When to Use Repeated Measures ANOVA: - Same participants measured at multiple time points or conditions - Interest in within-subject changes over time or across conditions - Need to control for individual differences
Advantages: - More statistical power than between-subjects designs - Fewer participants required - Controls for individual differences
Challenges: - Sphericity assumption must be met (or corrected) - Missing data can be problematic - Carryover effects in experimental designs - Requires complete data for all participants at all time points
Alternatives: - Linear Mixed Models: More flexible, handles missing data better - MANOVA: For multiple dependent variables - Growth Curve Modeling: When time is continuous and trajectories are of interest
Common Mistakes: - Using between-subjects ANOVA for repeated measures (loses power, violates independence) - Ignoring sphericity violations - Not correcting for multiple comparisons in post-hoc tests - Confusing repeated measures with mixed designs
Effect Size Reporting: - Partial eta-squared (\(\eta^2_p\)): Proportion of variance in DV explained by IV, excluding other factors - Generalized eta-squared (\(\eta^2_G\)): More comparable across designs - Cohen’s d: For pairwise comparisons
Repeated Measures ANOVA is a powerful tool for analyzing data where the same participants are measured multiple times. In our mindfulness intervention study, we found significant reductions in stress across the 6-week program, with particularly strong effects between baseline and post-intervention.
By accounting for individual differences (each person as their own control), repeated measures designs increase statistical power and reduce the number of participants needed. However, they require careful attention to assumptions—particularly sphericity—and appropriate corrections when assumptions are violated.
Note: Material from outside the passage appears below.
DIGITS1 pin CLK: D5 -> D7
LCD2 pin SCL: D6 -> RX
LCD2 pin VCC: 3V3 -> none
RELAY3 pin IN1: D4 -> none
Understanding repeated measures ANOVA opens doors to analyzing longitudinal data, intervention studies, and within-subjects experimental designs common in psychology, public health, and behavioral research. When combined with modern approaches like linear mixed models, researchers gain powerful tools for understanding change over time while respecting the dependency structure in their data.